WHAT YOU HAVE TO DO:
Please repeat exactly the lines below from the one containing "(usegerberattributes true)" down to the one containing "(plotvalue true)", both included, and nothing else.

----

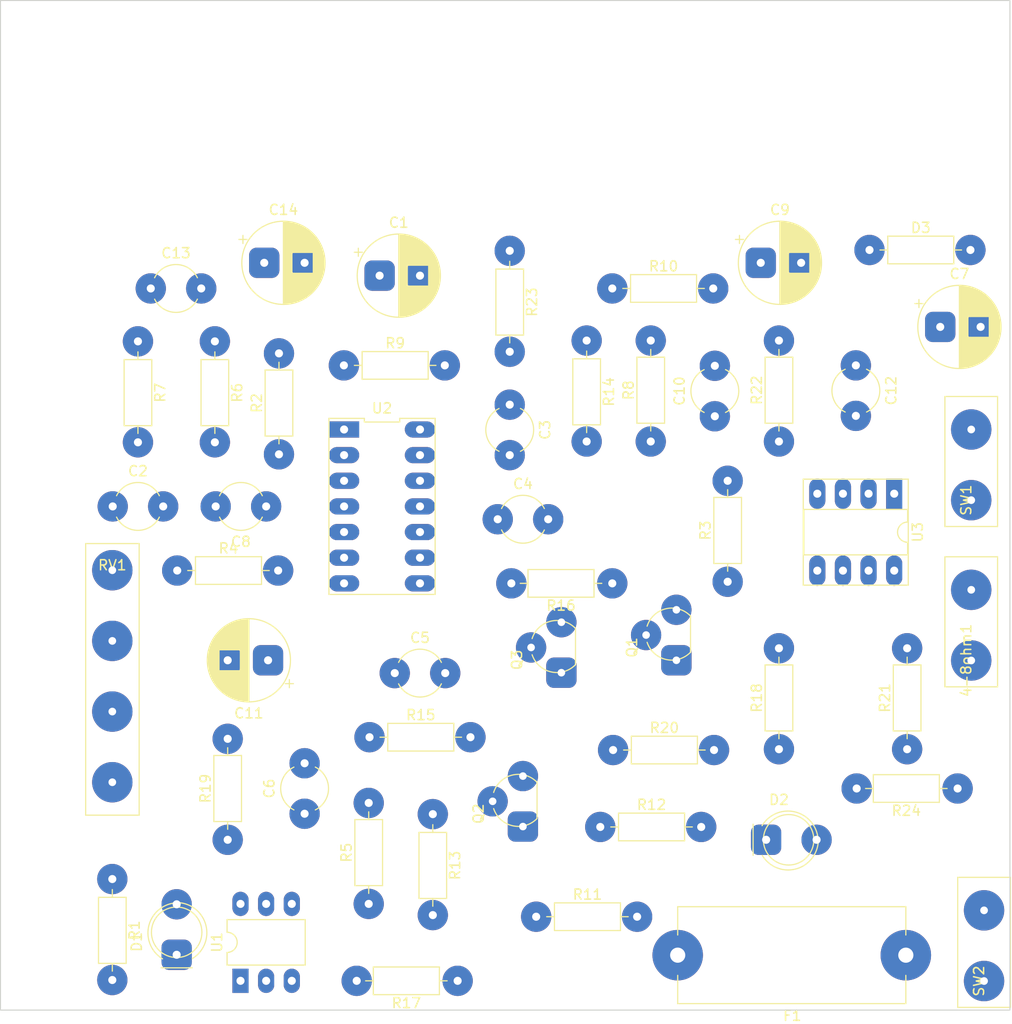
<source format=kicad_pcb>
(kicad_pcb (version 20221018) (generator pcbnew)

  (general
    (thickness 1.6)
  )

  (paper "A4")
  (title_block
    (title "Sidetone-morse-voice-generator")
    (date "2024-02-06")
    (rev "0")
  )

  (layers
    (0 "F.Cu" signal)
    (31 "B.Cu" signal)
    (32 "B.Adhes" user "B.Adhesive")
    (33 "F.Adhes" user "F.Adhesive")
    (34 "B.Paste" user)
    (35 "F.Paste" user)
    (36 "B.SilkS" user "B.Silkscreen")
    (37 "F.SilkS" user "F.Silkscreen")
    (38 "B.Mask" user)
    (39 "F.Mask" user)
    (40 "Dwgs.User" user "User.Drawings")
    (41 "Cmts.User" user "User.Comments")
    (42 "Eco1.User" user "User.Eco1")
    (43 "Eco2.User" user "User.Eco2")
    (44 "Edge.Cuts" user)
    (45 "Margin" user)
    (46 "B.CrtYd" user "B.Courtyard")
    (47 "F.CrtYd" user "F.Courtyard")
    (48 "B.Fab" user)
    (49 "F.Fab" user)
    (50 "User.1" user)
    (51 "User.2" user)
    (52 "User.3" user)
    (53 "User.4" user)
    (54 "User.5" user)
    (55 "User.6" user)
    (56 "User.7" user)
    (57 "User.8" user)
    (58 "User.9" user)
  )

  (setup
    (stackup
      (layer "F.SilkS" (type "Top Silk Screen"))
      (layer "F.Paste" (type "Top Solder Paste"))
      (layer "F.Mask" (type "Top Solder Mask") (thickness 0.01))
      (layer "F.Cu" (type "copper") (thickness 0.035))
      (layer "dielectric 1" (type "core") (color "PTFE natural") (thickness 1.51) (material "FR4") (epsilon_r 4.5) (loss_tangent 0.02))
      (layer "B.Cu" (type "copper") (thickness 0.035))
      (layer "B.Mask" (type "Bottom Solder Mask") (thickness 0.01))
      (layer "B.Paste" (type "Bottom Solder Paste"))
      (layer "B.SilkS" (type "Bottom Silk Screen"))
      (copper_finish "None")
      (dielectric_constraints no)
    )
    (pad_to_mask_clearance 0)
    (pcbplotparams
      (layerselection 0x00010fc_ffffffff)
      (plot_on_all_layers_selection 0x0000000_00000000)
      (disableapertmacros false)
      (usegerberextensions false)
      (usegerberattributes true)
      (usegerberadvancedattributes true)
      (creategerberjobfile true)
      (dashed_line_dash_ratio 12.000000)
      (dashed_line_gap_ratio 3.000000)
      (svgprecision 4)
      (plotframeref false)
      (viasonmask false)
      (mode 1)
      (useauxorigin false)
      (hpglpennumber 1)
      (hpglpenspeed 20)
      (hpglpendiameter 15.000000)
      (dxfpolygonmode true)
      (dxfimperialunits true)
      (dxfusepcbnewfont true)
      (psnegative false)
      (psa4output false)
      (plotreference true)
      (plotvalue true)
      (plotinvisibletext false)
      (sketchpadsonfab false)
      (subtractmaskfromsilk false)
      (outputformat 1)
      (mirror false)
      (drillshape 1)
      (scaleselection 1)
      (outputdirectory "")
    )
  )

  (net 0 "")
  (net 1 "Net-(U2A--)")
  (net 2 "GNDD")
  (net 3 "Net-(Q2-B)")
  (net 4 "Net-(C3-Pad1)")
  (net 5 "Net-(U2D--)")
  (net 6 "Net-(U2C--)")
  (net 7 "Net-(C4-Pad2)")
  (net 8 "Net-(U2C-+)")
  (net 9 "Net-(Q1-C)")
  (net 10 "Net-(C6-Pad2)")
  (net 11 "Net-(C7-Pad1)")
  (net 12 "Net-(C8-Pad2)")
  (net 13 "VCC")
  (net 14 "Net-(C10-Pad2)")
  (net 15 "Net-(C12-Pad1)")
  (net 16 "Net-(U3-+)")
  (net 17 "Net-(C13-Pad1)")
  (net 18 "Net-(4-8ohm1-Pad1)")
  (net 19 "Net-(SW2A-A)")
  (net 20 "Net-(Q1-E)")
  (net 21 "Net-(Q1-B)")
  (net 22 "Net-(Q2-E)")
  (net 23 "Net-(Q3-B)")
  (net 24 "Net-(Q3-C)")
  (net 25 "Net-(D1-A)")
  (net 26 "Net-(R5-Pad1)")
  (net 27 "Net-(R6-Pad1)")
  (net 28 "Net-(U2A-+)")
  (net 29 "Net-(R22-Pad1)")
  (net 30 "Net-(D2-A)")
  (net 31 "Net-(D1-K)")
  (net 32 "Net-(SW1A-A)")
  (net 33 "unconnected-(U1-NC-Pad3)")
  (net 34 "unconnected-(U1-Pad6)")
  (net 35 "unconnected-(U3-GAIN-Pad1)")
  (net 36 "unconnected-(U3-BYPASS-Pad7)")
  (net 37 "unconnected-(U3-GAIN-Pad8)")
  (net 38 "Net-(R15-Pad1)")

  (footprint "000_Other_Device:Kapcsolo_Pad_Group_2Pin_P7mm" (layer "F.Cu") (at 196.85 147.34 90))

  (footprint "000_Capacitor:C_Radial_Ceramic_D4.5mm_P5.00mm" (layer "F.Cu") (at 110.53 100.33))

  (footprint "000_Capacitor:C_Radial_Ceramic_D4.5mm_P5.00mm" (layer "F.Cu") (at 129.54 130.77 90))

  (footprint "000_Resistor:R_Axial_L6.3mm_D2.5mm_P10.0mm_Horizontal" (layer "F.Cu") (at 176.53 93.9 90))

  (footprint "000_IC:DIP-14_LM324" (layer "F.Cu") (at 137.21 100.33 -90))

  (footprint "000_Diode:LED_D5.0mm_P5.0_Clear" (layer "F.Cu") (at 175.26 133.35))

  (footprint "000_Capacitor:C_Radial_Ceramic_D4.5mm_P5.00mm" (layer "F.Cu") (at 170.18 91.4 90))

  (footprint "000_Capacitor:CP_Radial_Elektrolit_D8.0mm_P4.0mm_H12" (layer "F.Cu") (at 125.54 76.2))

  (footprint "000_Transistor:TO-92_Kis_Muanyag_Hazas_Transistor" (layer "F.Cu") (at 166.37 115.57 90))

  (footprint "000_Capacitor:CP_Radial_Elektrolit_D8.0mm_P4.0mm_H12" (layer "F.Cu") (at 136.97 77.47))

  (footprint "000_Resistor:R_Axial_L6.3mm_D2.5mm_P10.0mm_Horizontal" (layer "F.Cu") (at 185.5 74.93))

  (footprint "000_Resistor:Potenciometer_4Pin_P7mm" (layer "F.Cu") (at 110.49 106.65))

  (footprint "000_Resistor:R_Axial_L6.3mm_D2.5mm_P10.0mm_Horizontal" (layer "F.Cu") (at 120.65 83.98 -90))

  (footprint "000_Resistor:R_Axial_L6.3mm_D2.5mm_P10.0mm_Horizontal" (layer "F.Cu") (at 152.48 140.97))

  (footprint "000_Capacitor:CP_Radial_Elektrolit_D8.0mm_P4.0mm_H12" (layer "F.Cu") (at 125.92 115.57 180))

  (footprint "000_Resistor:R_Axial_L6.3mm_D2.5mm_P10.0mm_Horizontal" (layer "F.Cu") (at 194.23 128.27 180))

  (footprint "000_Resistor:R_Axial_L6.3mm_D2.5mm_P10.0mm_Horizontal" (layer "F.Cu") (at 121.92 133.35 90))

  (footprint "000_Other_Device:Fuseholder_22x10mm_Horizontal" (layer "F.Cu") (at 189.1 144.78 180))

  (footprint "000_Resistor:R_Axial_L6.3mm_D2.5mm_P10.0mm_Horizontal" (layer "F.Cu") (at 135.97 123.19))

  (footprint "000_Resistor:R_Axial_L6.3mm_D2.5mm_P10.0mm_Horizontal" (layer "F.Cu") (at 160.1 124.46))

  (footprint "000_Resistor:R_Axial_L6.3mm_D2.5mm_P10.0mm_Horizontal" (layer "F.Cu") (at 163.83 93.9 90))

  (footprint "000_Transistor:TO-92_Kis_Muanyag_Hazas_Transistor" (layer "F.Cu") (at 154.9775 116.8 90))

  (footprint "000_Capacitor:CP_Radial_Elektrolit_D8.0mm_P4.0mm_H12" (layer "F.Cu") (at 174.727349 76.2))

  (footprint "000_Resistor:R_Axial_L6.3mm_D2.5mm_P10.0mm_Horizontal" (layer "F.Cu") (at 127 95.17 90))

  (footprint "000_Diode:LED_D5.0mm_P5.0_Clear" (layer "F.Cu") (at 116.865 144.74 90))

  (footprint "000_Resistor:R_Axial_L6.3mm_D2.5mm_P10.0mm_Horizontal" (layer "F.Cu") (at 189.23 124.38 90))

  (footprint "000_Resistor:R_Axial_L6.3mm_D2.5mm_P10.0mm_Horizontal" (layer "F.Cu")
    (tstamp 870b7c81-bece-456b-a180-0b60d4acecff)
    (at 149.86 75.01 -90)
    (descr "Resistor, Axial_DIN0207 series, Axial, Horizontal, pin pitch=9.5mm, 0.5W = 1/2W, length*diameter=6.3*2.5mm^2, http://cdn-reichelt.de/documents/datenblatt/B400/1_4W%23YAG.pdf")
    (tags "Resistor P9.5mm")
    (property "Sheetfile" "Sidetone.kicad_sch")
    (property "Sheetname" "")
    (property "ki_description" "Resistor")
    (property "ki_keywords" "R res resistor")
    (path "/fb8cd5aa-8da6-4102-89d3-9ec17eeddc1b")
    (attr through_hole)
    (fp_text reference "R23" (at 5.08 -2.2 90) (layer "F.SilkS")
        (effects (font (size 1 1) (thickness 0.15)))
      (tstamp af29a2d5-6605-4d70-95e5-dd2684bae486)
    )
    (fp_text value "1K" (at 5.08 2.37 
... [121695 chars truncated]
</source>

----

RESULT OF THE EXERCISE:
      (usegerberattributes true)
      (usegerberadvancedattributes true)
      (creategerberjobfile true)
      (dashed_line_dash_ratio 12.000000)
      (dashed_line_gap_ratio 3.000000)
      (svgprecision 4)
      (plotframeref false)
      (viasonmask false)
      (mode 1)
      (useauxorigin false)
      (hpglpennumber 1)
      (hpglpenspeed 20)
      (hpglpendiameter 15.000000)
      (dxfpolygonmode true)
      (dxfimperialunits true)
      (dxfusepcbnewfont true)
      (psnegative false)
      (psa4output false)
      (plotreference true)
      (plotvalue true)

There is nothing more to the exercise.